Most Maine taxpayers don’t have the same level of disposable income, which is one reason the state is going forward with a plan to consolidate public school administrations.

Where that plan is leading seems just as inevitable as where the Red Sox are headed – at least based on their Game 1 rout of the Colorado Rockies. And that’s to the consolidation of schools themselves, something that would forever change the character of small-town northern, eastern and central Maine.

Think of your small town and those you pass through on your way to Bangor because a commercial consolidation of sorts over the years has concentrated the access to purchase many necessities in the larger cities.

The school remains the nexus of those small towns, and high school sports are no small ingredient in the emotions that link the people within those communities. Lose that link, and some of that town’s identity is lost, too.

Consolidation is not a new concept. The 1960s fostered the development of school administrative districts around the state that brought adjacent towns together in the spirit of more cost-efficient education.

But casualties of that period included the Monson Slaters, Brownville Junction Railroaders and numerous other small high schools that were engulfed by larger neighbors. Life has gone on, but the argument can be made that many of those towns haven’t been quite the same ever since.

Now a similar move is pending, and a similar impact may be felt as local control is replaced by regionalization to combat a shrinking school-age population.

One thing certain is that with fewer schools the interscholastic sports world will be condensed in a corresponding way, as a result the opportunities for high school student-athletes will be reduced.

Most bands or service clubs in a school aren’t limited by size, but only five teammates can be on the basketball court in a game at one time.

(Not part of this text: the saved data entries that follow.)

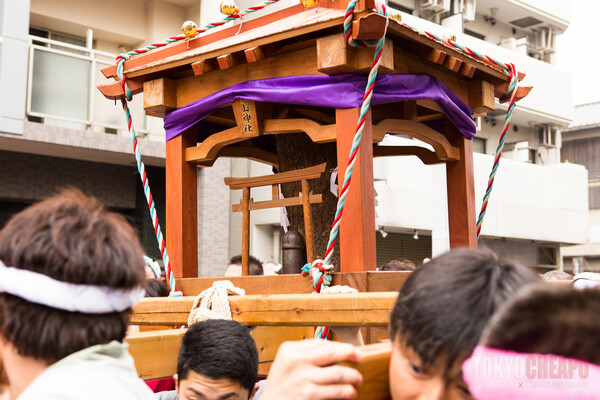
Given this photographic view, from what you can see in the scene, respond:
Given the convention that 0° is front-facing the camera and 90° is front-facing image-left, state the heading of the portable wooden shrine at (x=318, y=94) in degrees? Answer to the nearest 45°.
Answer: approximately 45°

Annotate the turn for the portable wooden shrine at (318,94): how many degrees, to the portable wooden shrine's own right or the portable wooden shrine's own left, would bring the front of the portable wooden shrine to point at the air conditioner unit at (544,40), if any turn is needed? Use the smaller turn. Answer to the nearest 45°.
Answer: approximately 180°
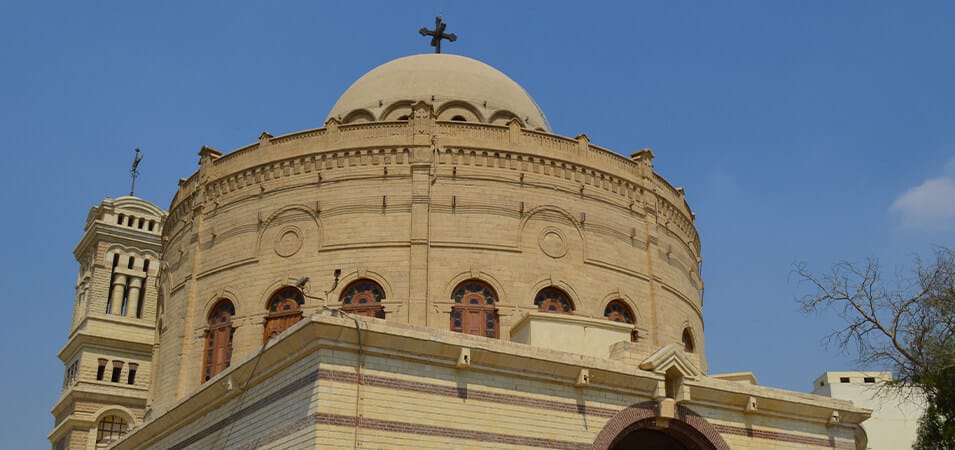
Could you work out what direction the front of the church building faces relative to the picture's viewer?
facing the viewer and to the right of the viewer
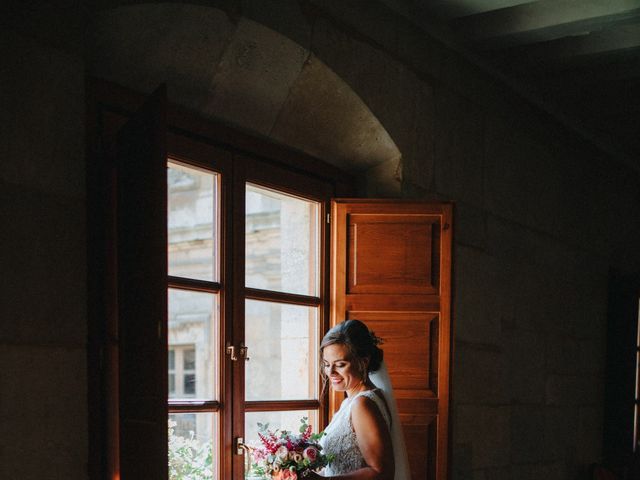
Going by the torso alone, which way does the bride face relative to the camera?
to the viewer's left

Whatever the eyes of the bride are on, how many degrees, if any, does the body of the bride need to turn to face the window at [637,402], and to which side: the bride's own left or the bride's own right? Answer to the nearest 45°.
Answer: approximately 135° to the bride's own right

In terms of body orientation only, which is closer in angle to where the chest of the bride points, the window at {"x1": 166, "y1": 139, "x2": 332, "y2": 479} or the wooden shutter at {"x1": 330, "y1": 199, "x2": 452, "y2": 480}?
the window
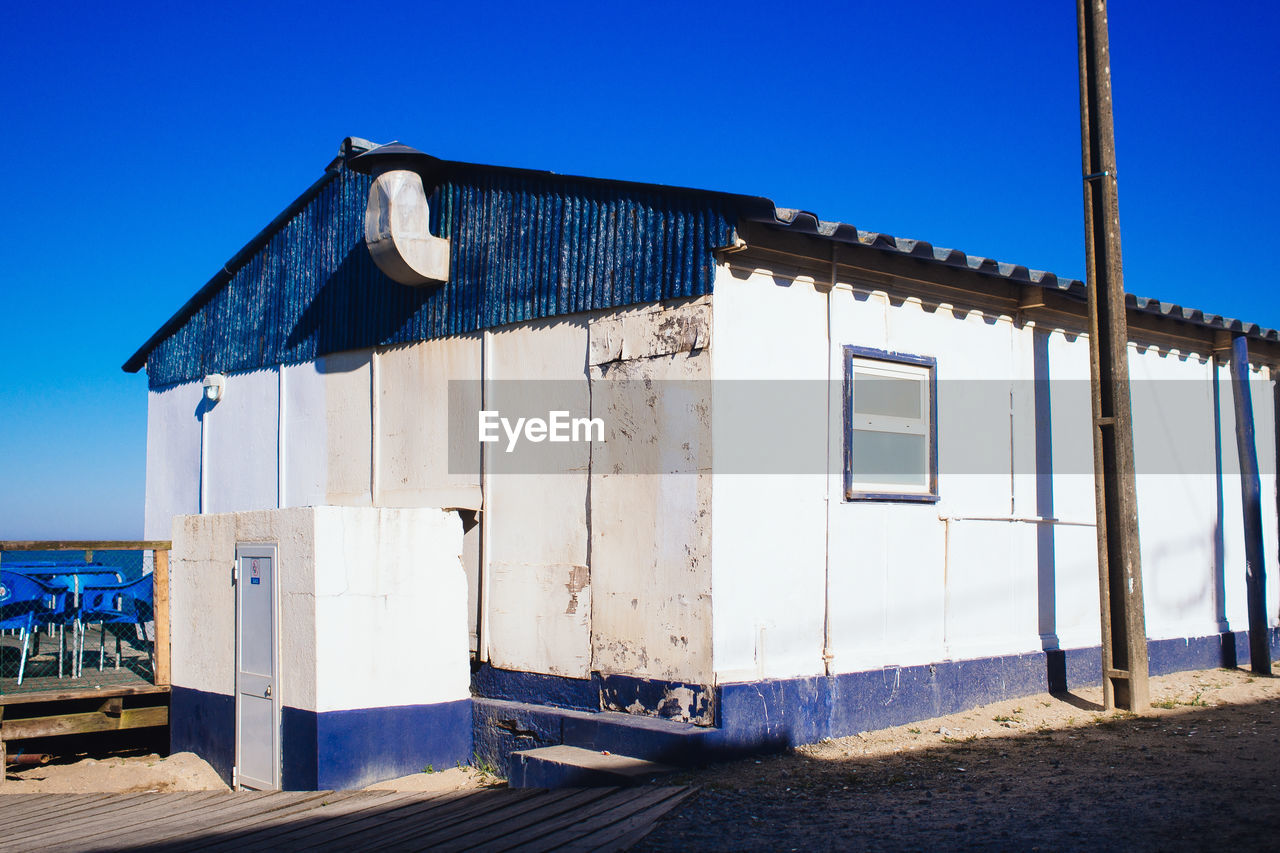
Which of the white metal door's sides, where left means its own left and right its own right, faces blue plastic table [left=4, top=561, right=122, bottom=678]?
right

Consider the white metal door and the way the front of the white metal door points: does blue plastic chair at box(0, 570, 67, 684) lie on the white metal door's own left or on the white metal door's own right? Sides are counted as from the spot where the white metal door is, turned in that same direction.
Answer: on the white metal door's own right

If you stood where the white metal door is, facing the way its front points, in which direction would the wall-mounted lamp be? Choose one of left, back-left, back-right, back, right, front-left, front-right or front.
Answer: back-right

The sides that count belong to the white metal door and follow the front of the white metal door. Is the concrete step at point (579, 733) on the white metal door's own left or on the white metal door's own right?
on the white metal door's own left

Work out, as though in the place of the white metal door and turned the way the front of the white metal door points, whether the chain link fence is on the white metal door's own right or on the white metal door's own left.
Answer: on the white metal door's own right

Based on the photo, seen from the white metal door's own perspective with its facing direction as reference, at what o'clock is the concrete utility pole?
The concrete utility pole is roughly at 8 o'clock from the white metal door.

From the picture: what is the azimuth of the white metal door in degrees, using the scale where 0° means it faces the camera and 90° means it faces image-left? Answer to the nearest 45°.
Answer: approximately 45°

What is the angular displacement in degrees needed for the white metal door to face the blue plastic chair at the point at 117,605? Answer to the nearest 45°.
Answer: approximately 90° to its right
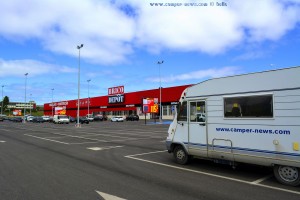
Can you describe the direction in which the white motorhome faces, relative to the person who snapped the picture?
facing away from the viewer and to the left of the viewer
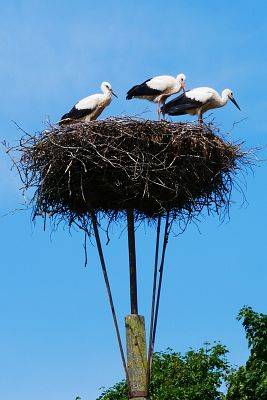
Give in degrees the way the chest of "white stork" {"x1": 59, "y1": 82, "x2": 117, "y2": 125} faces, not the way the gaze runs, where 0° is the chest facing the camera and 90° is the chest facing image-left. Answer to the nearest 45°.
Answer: approximately 270°

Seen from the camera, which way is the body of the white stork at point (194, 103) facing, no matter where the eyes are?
to the viewer's right

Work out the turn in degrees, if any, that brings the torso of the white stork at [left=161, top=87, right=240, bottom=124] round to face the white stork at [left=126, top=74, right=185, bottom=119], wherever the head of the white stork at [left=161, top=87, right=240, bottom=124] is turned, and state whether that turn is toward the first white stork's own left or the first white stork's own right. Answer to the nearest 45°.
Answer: approximately 180°

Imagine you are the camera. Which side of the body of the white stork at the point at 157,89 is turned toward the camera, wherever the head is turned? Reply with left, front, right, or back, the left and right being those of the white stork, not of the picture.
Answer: right

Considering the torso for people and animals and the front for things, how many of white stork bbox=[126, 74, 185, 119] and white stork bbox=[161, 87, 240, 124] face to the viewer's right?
2

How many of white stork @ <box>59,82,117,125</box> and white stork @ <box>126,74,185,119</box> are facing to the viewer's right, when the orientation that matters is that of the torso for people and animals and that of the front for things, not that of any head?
2
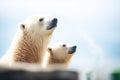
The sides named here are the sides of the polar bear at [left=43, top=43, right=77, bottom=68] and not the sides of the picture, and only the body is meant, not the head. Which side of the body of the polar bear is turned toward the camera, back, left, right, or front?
right
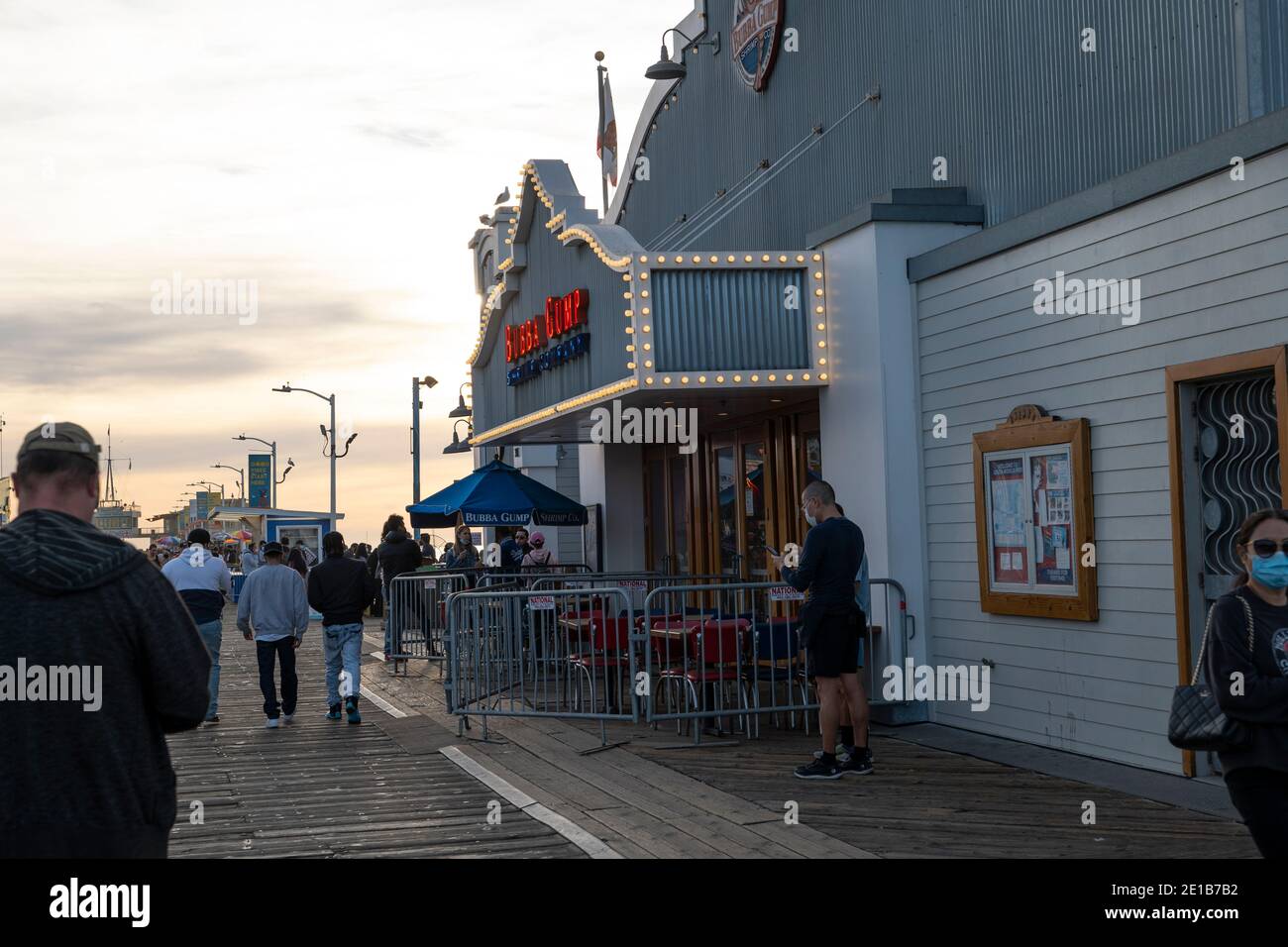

So if 150 or so high schools become 80 or 90 over time, the number of varsity basketball players on the court at one time similarly is cut, particularly in areas where multiple small schools are merged into a few larger unions – think Washington and Aroostook counties, for example.

Perhaps the offshoot of this small chapter of the consolidation grand scheme will be to increase the influence and importance of private sports organizations such as Little League, AAU and ASA as they step in to in fill the role being vacated piecemeal by public school economies of scale.

On the surface it seems hard to believe that club sports might completely replace organized school sports one day, but that industry already has made serious inroads as a complementary piece of the youth sports equation.

And the reality is that change is drawing near, both in the overall framework of the public school system in Maine and in how that change affects the fabric of interscholastic sports in communities both large and small.

What form that latter change takes likely will be determined by the same issues that are driving the original administrative consolidation plan – money and local control.